Start of Provided entries

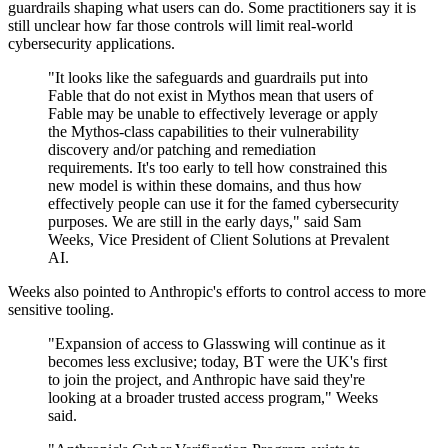
guardrails shaping what users can do. Some practitioners say it is
still unclear how far those controls will limit real-world
cybersecurity applications.
"It looks like the safeguards and guardrails put into
Fable that do not exist in Mythos mean that users of
Fable may be unable to effectively leverage or apply
the Mythos-class capabilities to their vulnerability
discovery and/or patching and remediation
requirements. It's too early to tell how constrained this
new model is within these domains, and thus how
effectively people can use it for the famed cybersecurity
purposes. We are still in the early days," said Sam
Weeks, Vice President of Client Solutions at Prevalent
AI.
Weeks also pointed to Anthropic's efforts to control access to more
sensitive tooling.
"Expansion of access to Glasswing will continue as it
becomes less exclusive; today, BT were the UK's first
to join the project, and Anthropic have said they're
looking at a broader trusted access program," Weeks
said.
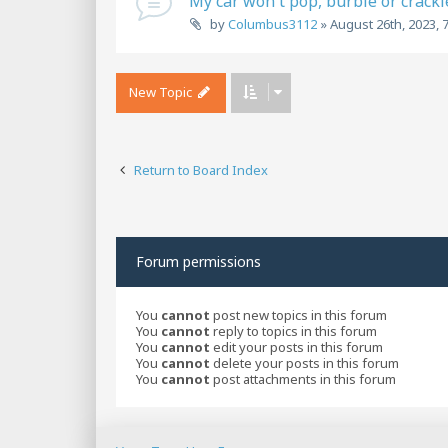
My car won't pop, burble or crackl
by
Columbus3112
»
August 26th, 2023, 
New Topic
Return to Board Index
Forum permissions
You
cannot
post new topics in this forum
You
cannot
reply to topics in this forum
You
cannot
edit your posts in this forum
You
cannot
delete your posts in this forum
You
cannot
post attachments in this forum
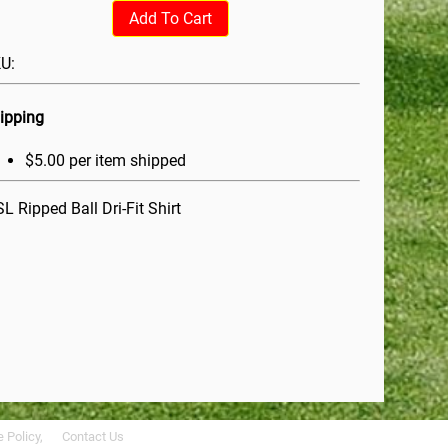
Add To Cart
U:
ipping
$5.00 per item shipped
L Ripped Ball Dri-Fit Shirt
 Policy,
Contact Us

End of Provided entries

▶ [What you need to do] Reproduce the text of every row above word for word, omitting the pictures.

▶ [Solution]
guardrails shaping what users can do. Some practitioners say it is
still unclear how far those controls will limit real-world
cybersecurity applications.
"It looks like the safeguards and guardrails put into
Fable that do not exist in Mythos mean that users of
Fable may be unable to effectively leverage or apply
the Mythos-class capabilities to their vulnerability
discovery and/or patching and remediation
requirements. It's too early to tell how constrained this
new model is within these domains, and thus how
effectively people can use it for the famed cybersecurity
purposes. We are still in the early days," said Sam
Weeks, Vice President of Client Solutions at Prevalent
AI.
Weeks also pointed to Anthropic's efforts to control access to more
sensitive tooling.
"Expansion of access to Glasswing will continue as it
becomes less exclusive; today, BT were the UK's first
to join the project, and Anthropic have said they're
looking at a broader trusted access program," Weeks
said.
My car won't pop, burble or crackl
by
Columbus3112
»
August 26th, 2023, 
New Topic
Return to Board Index
Forum permissions
You
cannot
post new topics in this forum
You
cannot
reply to topics in this forum
You
cannot
edit your posts in this forum
You
cannot
delete your posts in this forum
You
cannot
post attachments in this forum
Add To Cart
U:
ipping
$5.00 per item shipped
L Ripped Ball Dri-Fit Shirt
 Policy,
Contact Us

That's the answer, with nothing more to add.